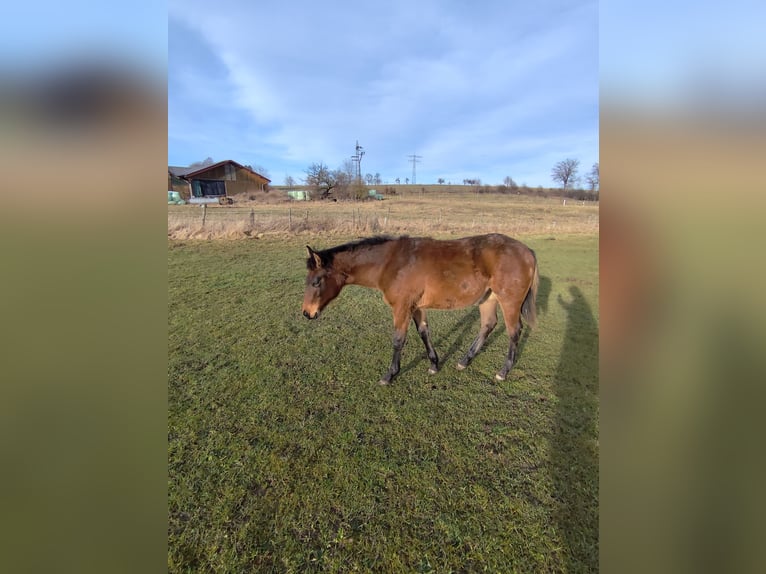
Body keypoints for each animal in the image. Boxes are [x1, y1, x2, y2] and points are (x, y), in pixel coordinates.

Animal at [302, 233, 539, 385]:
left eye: (316, 282)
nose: (307, 313)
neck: (390, 263)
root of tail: (527, 251)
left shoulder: (402, 307)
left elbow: (398, 339)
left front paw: (390, 375)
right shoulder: (416, 307)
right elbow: (424, 332)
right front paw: (434, 364)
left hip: (509, 301)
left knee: (514, 331)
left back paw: (503, 371)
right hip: (488, 299)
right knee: (488, 325)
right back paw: (464, 361)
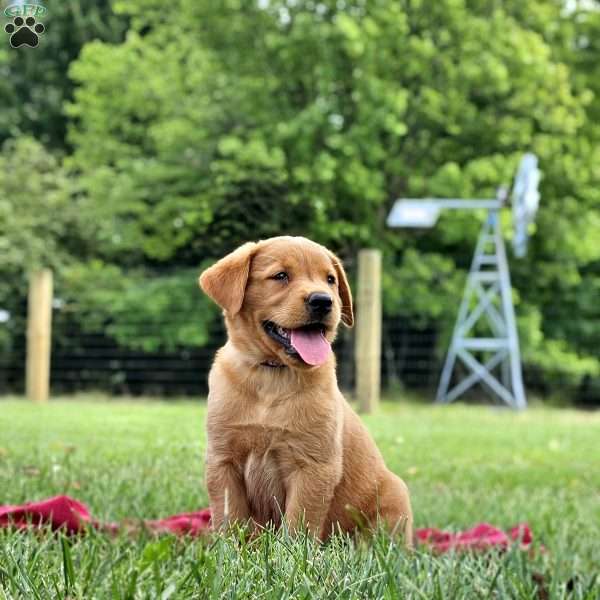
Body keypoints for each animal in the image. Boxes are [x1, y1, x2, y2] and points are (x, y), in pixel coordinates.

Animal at [198, 236, 412, 544]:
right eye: (280, 276)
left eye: (330, 279)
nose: (323, 300)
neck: (272, 376)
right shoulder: (223, 460)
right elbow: (229, 516)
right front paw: (230, 549)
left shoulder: (313, 466)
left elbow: (299, 522)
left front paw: (292, 552)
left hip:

* * *

What you are asked to do:
The records above, minus their pictures, are to be returned verbatim.

Completed exercise:
Body keypoints for each animal in the image. Boxes are [x1, y1, x2, y2] and points are (x, y), in pixel coordinates.

Animal at [302, 233, 539, 385]:
left eye: (316, 282)
nose: (307, 313)
neck: (390, 263)
root of tail: (527, 251)
left shoulder: (402, 307)
left elbow: (398, 339)
left front paw: (390, 375)
right shoulder: (416, 307)
right elbow: (424, 332)
right front paw: (434, 364)
left hip: (509, 301)
left knee: (514, 331)
left back paw: (503, 371)
right hip: (488, 299)
right knee: (488, 325)
right back paw: (464, 361)
Body keypoints for each animal in the image. Boxes are [x1, y1, x2, y2] and points are (x, y), in pixel coordinates.

Animal at [198, 236, 412, 544]:
right eye: (280, 276)
left eye: (330, 279)
nose: (323, 300)
neck: (272, 376)
right shoulder: (223, 460)
right elbow: (229, 516)
right front paw: (230, 549)
left shoulder: (313, 466)
left elbow: (299, 522)
left front paw: (292, 552)
left hip:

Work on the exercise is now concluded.